- Born: 28 February 1936 Aigburth, Liverpool
- Died: 11 July 2002 (aged 66)
- Education: Liverpool Institute High School for Girls
- Alma mater: St Hilda's College, Oxford
- Occupation: Judge

= Helen Grindrod =

British judge (1936–2002)

Helen Marjorie Grindrod (28 February 1936 – 11 July 2002) was a British judge. She was one of the United Kingdom's most senior female judges.

== Biography ==
Grindrod was born in Aigburth, Liverpool, and attended the Liverpool Institute High School for Girls and St Hilda's College, Oxford. After meeting her husband at Oxford through the theatre she taught at Lockleaze school in Bristol. She was called to the bar at Lincoln's Inn in 1966.

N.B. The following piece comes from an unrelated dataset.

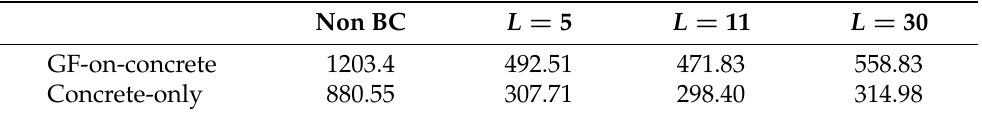
Table 1. RMSME averages of the proposed algorithm according to the number of Gaussian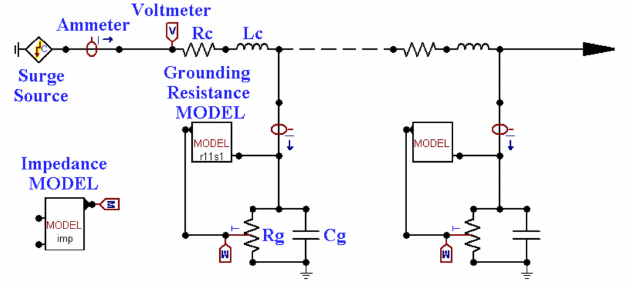
Figure 4. Example of ATP model for vertical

In the 1980s she was part of the prosecution team for the Toxteth Riots trials in 1981 and against British Nuclear Fuels who were found to have contaminated beaches near their Sellafield plant with radioactive waste.

In the 1990s, she defended Emma Humphreys who was accused of killing her abusive pimp. In 1996 she prosecuted the businessman Owen Oyston who was accused of rape.

In 2000, she was diagnosed with cancer. In 2002, she died from the disease. The Helen Grindrod Social Mobility Prize at Lincoln's Inn is in her name.